Handling Data & Dealing with Units
Aims
The major aim of this session is to familiarise you with best practice in the treatment of units when
working with physical data. As a secondary aim, it will also introduce you to the learning methods
that will be used throughout the Foundations of Chemistry module.
Reading
Before attempting the following exercises you should read through the following material.
Essential Reading
Read through the web pages found at
http://www.warwick.ac.uk/fac/sci/Chemistry/pmrodger/pmr/teaching/found/handling_data.htm
These pages can also be found from www.warwick.ac.uk/fac/sci/Chemistry/pmrodger/pmr.html by
following the link to teaching material, then the link for the Foundations Course.
Recommended Reading
(1) ch 1 & 7, “Quantities, Units and Symbols in Physical Chemistry”, Mills, Cvitas, Kallay,
Homann & Kuchitsu, Blackwell, 1988 (this is the IUPAC green book)
(2) pp 3–6 in Housecroft & Constable, “Chemistry” (but note the corrections in the essential
reading — especially in the section on “quantity calculus”.

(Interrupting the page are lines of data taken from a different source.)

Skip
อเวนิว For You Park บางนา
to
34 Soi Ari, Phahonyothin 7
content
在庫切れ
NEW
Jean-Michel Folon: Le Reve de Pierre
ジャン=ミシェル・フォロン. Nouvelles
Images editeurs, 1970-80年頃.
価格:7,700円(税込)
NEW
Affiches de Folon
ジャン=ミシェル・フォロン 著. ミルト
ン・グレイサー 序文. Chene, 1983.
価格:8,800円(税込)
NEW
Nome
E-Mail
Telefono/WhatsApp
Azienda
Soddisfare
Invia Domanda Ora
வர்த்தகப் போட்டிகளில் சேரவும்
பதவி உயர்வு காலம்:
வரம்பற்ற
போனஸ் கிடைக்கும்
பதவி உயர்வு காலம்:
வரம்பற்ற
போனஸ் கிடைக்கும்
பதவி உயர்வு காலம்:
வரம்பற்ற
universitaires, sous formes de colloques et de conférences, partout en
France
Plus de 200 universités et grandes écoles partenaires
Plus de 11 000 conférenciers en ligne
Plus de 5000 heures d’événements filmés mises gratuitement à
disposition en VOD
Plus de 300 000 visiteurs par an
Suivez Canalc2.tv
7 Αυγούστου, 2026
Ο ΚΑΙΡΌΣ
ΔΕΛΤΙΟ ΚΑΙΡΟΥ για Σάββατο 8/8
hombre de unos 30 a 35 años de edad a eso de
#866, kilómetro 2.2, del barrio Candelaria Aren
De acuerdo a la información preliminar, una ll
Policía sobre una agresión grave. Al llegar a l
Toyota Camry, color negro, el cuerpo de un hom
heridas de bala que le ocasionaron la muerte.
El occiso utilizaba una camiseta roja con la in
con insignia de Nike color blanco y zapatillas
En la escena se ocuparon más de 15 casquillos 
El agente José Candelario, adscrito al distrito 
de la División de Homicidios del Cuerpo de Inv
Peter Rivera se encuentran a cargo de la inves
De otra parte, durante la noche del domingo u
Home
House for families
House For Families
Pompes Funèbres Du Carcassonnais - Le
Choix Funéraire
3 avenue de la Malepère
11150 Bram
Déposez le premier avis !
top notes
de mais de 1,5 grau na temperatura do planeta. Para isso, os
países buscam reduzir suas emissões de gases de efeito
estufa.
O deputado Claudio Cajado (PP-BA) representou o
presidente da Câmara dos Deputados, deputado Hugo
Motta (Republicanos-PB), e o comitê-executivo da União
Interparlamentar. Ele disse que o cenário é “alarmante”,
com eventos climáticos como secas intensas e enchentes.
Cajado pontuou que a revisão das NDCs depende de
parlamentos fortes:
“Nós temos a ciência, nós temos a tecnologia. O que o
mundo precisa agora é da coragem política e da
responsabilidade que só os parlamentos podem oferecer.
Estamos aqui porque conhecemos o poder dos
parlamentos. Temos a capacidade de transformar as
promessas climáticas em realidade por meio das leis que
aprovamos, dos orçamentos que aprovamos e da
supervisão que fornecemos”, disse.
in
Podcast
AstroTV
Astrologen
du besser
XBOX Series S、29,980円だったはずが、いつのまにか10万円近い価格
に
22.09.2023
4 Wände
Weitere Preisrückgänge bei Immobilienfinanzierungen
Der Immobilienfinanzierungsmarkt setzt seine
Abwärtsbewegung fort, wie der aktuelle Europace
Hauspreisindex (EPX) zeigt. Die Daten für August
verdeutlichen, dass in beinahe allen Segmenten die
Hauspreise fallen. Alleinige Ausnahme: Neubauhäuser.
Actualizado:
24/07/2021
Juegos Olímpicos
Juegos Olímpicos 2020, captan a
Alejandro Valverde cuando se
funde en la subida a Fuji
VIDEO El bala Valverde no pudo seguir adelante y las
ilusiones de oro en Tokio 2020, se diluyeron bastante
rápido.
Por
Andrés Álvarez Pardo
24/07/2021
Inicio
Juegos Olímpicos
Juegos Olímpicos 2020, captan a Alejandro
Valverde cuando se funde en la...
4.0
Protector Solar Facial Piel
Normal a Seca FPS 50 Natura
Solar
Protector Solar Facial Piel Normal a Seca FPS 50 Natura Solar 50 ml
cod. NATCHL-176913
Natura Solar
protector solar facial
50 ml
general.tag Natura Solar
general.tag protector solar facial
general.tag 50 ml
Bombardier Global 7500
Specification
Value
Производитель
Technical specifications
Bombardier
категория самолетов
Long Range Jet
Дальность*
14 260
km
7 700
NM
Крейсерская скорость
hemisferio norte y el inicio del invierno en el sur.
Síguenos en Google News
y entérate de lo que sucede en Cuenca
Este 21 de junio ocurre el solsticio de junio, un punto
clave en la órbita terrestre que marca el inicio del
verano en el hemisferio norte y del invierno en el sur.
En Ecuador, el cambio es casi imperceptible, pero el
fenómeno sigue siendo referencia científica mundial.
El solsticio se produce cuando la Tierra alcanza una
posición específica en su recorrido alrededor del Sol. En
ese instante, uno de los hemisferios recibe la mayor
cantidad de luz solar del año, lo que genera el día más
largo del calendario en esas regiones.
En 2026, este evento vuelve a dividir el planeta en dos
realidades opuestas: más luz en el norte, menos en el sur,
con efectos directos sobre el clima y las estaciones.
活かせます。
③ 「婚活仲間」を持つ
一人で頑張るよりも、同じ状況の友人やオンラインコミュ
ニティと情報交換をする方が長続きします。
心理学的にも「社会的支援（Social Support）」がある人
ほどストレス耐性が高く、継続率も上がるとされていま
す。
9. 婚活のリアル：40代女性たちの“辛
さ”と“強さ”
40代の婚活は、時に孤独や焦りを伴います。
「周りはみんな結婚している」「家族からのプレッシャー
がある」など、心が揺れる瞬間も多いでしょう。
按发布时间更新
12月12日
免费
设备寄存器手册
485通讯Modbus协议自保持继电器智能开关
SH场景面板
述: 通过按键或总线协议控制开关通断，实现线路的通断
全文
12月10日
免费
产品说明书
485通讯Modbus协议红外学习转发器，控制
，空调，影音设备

(3) pp 28–50 in Kotz & Treichel, “Chemistry & Chemical Reactivity”
Tutorial Work
You should first attempt the exercises given below on your own. You should then meet with your
self-help group to prepare a single set of answers for the group. This set of answers should left in
my mailbox (P.M. Rodger, 4th floor of Chemistry, beside the lift and stairwell) by 10 am Friday
morning. These questions will then be discussed in the workshop on Friday afternoon.
Office Hours
Thursday October 3, 2–4 pm, room B510
Exercises
(1)
Convert:
(2)
1 dm3
to
m3
1 cm–1
to
m–1
1 g cm–3 to
kg m–3
2 km s–1 to
Å ps–1 (this is the average speed of an H2 molecule at 300 K)
Write out the following in SI base units, and replacing the prefix by the appropriate power
of 10.
3 picosecond
5 terawatt
6 gigahertz
7 nanometer
(3)
Convert the following into appropriate SI units (conversion factors can be found in the
essential and recommended reading)
36.2 kcal mol–1
13.6 eV (the ionisation energy of an H atom)
30 miles per hour
25 mTorr
35.5 u (u is the unified atomic mass unit, also sometimes called the dalton)
(4)
A typical plant producing ammonia by the Haber process operates at 2.1 × 104 kN m–2 and
852 K (using a catalyst). How many moles of gas are there, under these conditions, in a
vessel of volume 125 m3 containing the equilibrium mixture?
(5)
The osmotic pressure, η, of a solution is related to the concentration (molarity), c, by the
expression
η = cRT
where T is the temperature and R is the gas constant. The concentration may further be
related to the mass concentration (mass per volume), m, of the solution and molar mass, M,
of the solute:
c = m/M
If a 3.87 g dm–3 solution of polyvinyl chloride (pvc) in dioxan gives an osmotic pressure of
63.1 Pa at 19°C, calculate the molar mass of the pvc.
(6)
Draw axes and label them appropriately for a plot of concentration against time. Assume
that the data has been given in mol dm–3 and min–1.
(7)
Imagine you have carried out an experiment to measure the pressure of a sample of gas as a
function of temperature. What would be the column headings in a table of your results?